Assignment -> Copy out every line from the records that includes "down".

---- Dataset entries

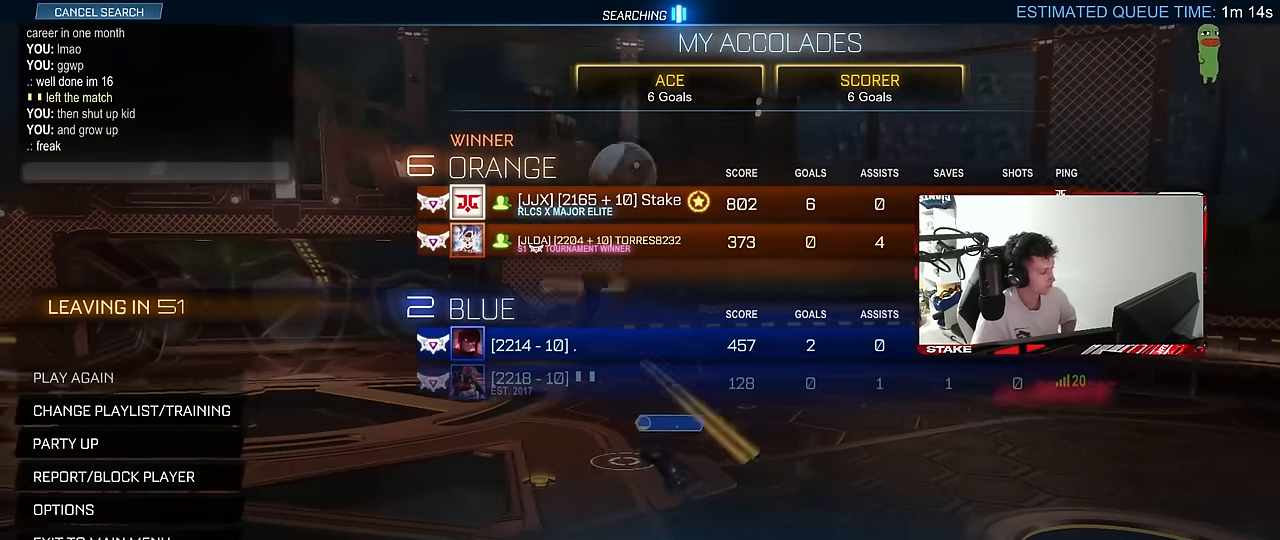
{"keys": [], "mouse": [], "mouse_move": "up-right", "events": [[250, "mouse_left", "down"], [350, "mouse_left", "up"]]}
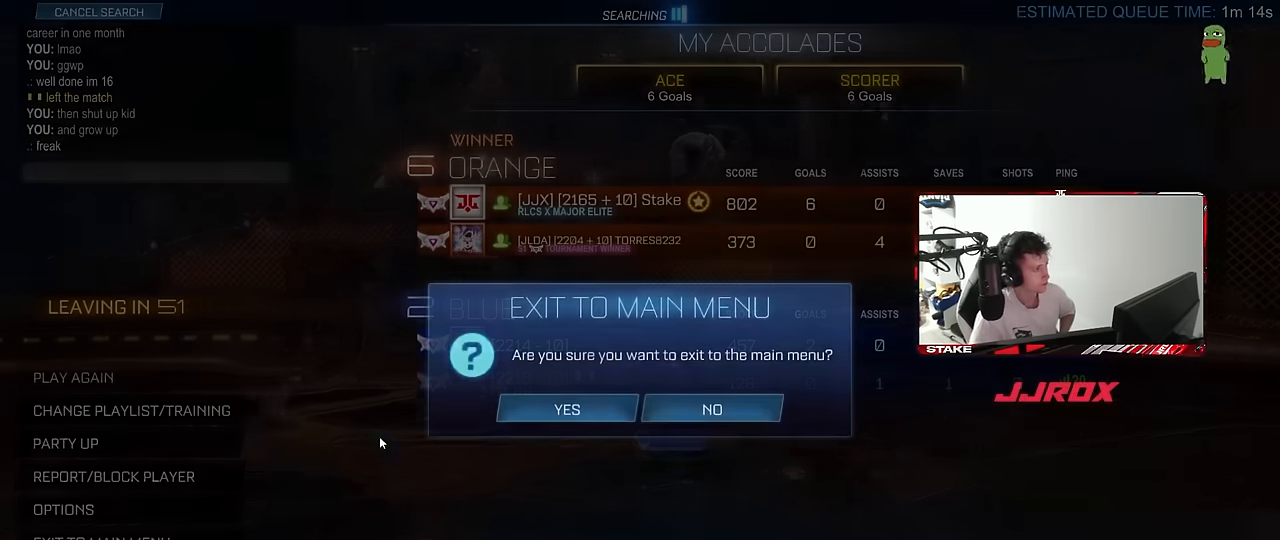
{"keys": [], "mouse": [], "mouse_move": "still", "events": [[367, "mouse_left", "down"], [450, "mouse_left", "up"]]}
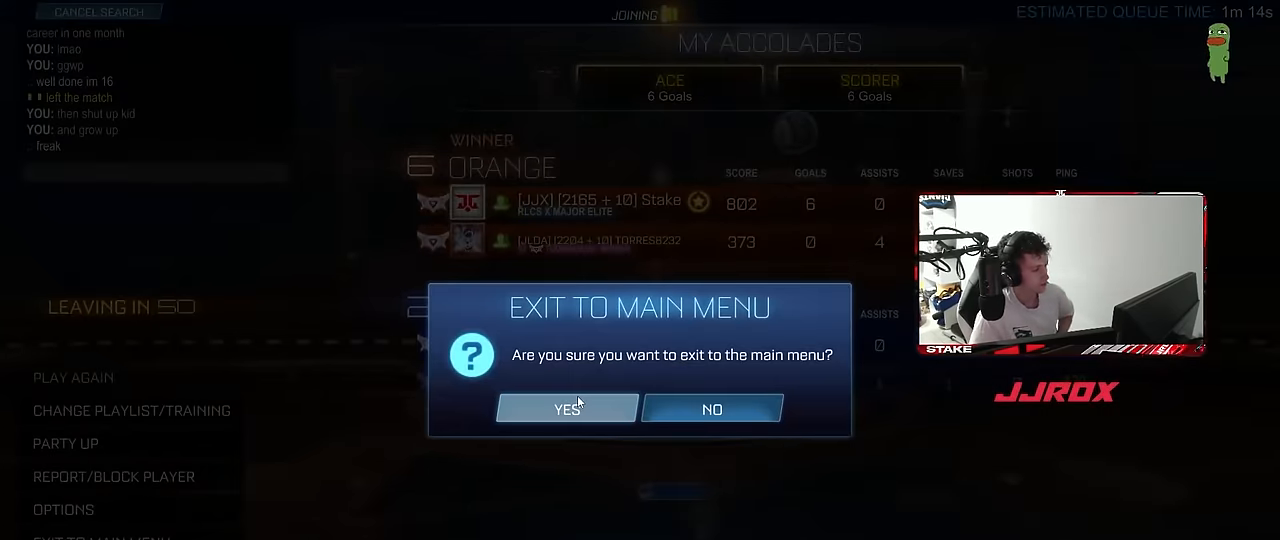
{"keys": [], "mouse": [], "mouse_move": "still", "events": []}
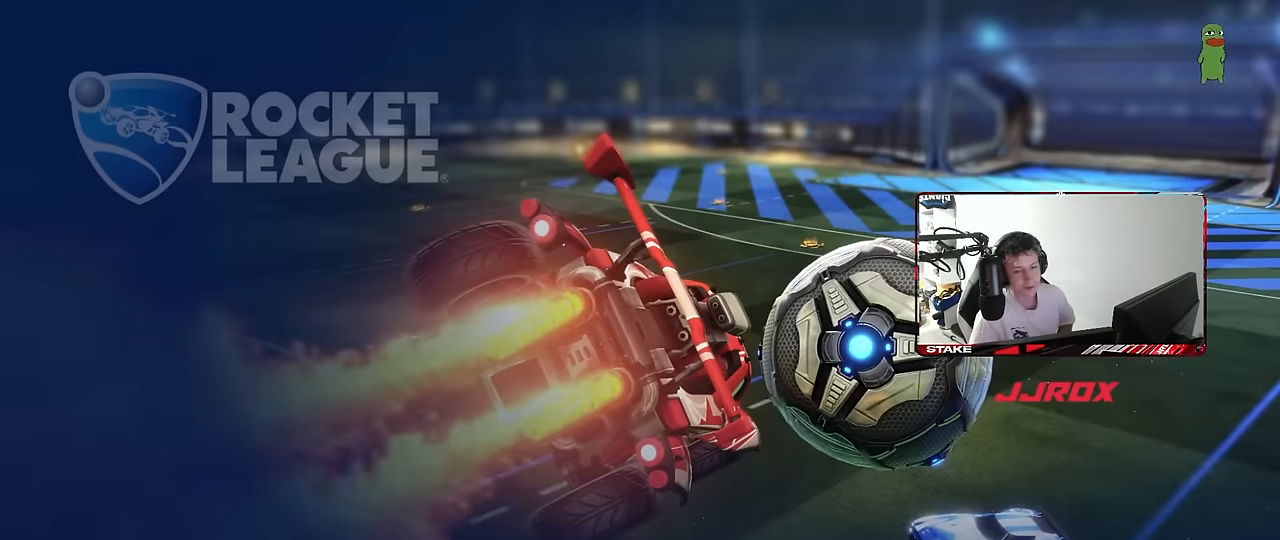
{"keys": [], "mouse": [], "mouse_move": "down-left", "events": []}
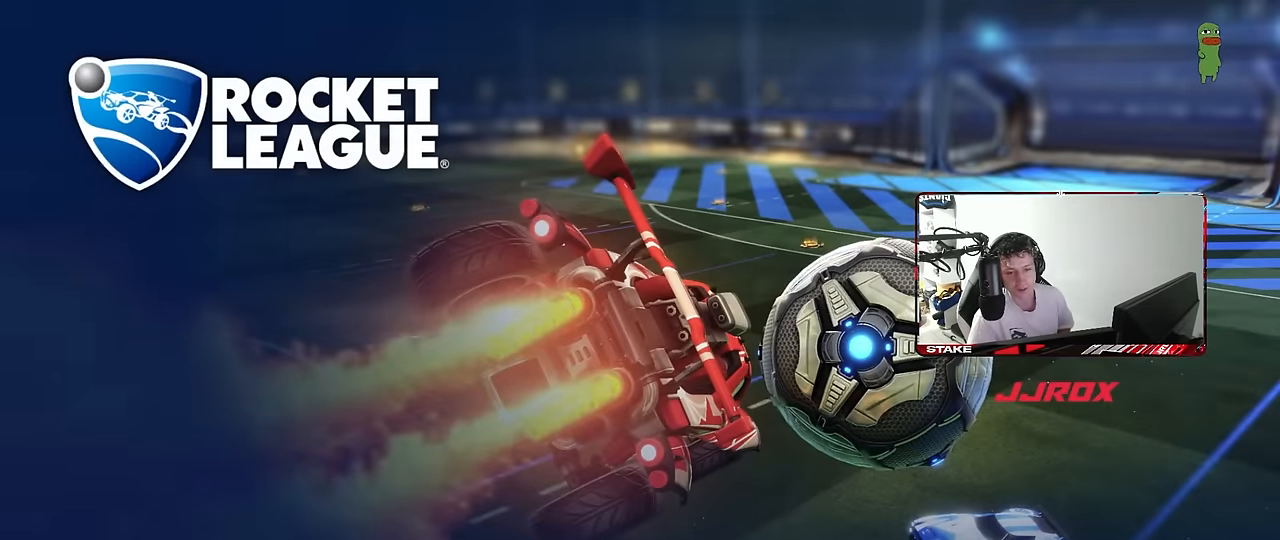
{"keys": [], "mouse": [], "mouse_move": "still"}
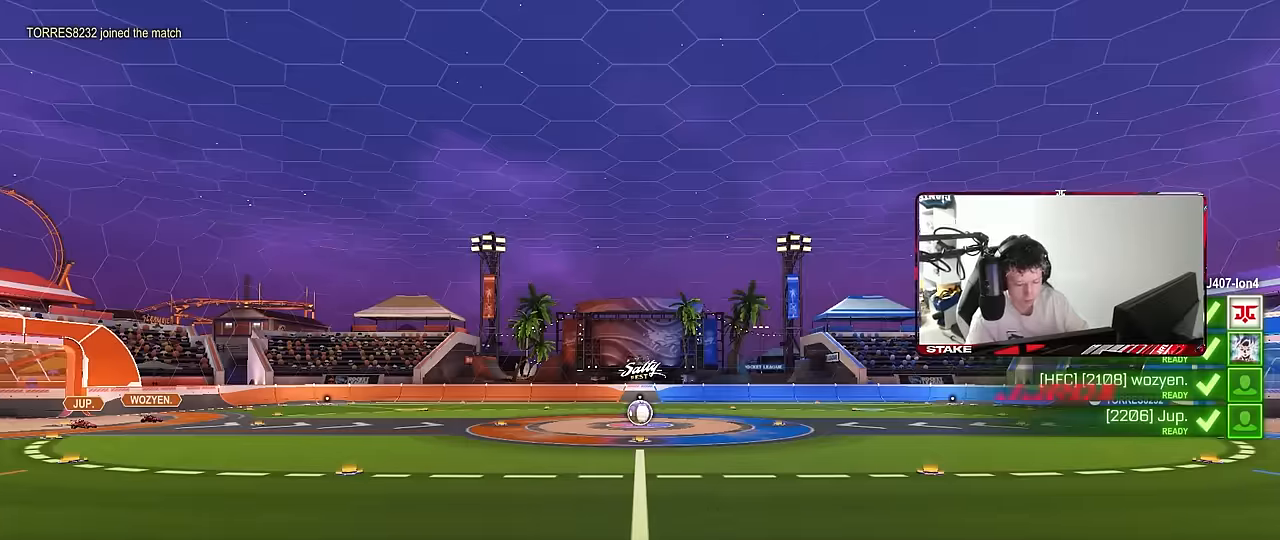
{"keys": [], "mouse": [], "mouse_move": "still", "events": []}
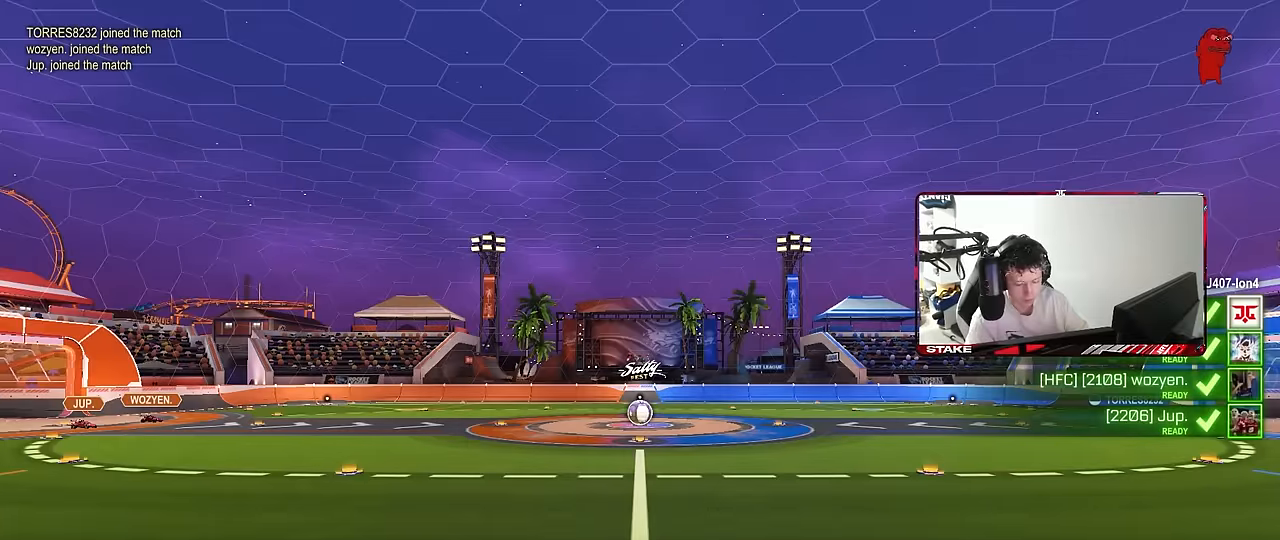
{"keys": [], "mouse": [], "mouse_move": "still", "events": []}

--------

Exercise answer ->
{"keys": [], "mouse": [], "mouse_move": "up-right", "events": [[250, "mouse_left", "down"], [350, "mouse_left", "up"]]}
{"keys": [], "mouse": [], "mouse_move": "still", "events": [[367, "mouse_left", "down"], [450, "mouse_left", "up"]]}
{"keys": [], "mouse": [], "mouse_move": "down-left", "events": []}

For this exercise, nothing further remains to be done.